By Hannah Schaefer | Contributor
You know it's Halloween weekend when you walk outside and see a parade of princesses, ninjas, Waldos and Rosie the Riveters walk by.
This is the best part of Halloween-the fun of dressing up and goofing around, not to mention the candy. But as you eat your Snickers and party hard at the Halloween Dance, it's important to keep something in mind.
Other people's cultures are not a costume.
When an American wears a Japanese kimono, or an American-Indian dress, or a Mexican poncho in a way that operates on a cultural stereotype, someone's real culture is being turned into a punchline. This is called cultural appropriation, and it can be incredibly hurtful.

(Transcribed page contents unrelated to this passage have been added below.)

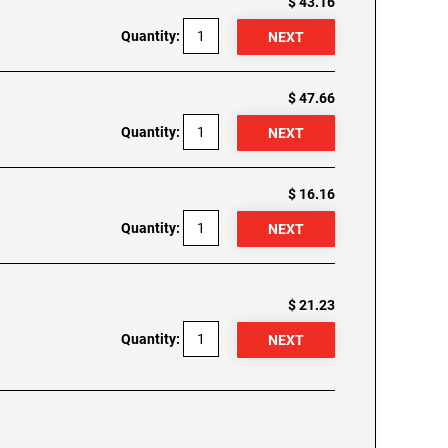
$ 43.16
Quantity:
$ 47.66
Quantity:
$ 16.16
Quantity:
$ 21.23
Quantity:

According to about.com, cultural appropriation "typically involves members of a dominant group exploiting the culture of less privileged groups-often with little understanding of the latter's history, experience and traditions." Exploiting in this scenario is using another person's culture in a way that makes yourself look good without giving credit where credit is due.
This is different from dressing up as a basic white girl. Those stereotypes, while mildly annoying for some, do not have long-term, detrimental messages in the same way that over sexualizing or making a joke of someone else's culture does. As a white girl, I know that people joke about pumpkin spice lattes and Uggs in the context of a public that recognizes not all white women love those things. While that may annoy me, those stereotypes are not nearly as powerful or as dangerous as applying stereotypes to a minority as a way to have fun.
It's less about being politically correct, and more about being respectful of people who don't get a say in how they're perceived in our society.
So, dear reader, I hope you forgo the headdresses, cornrows and sombreros this year and instead opt for Disney and "The Office" and the Peanuts Gang. By doing so, you help make Halloween a fun and respectful day for everyone.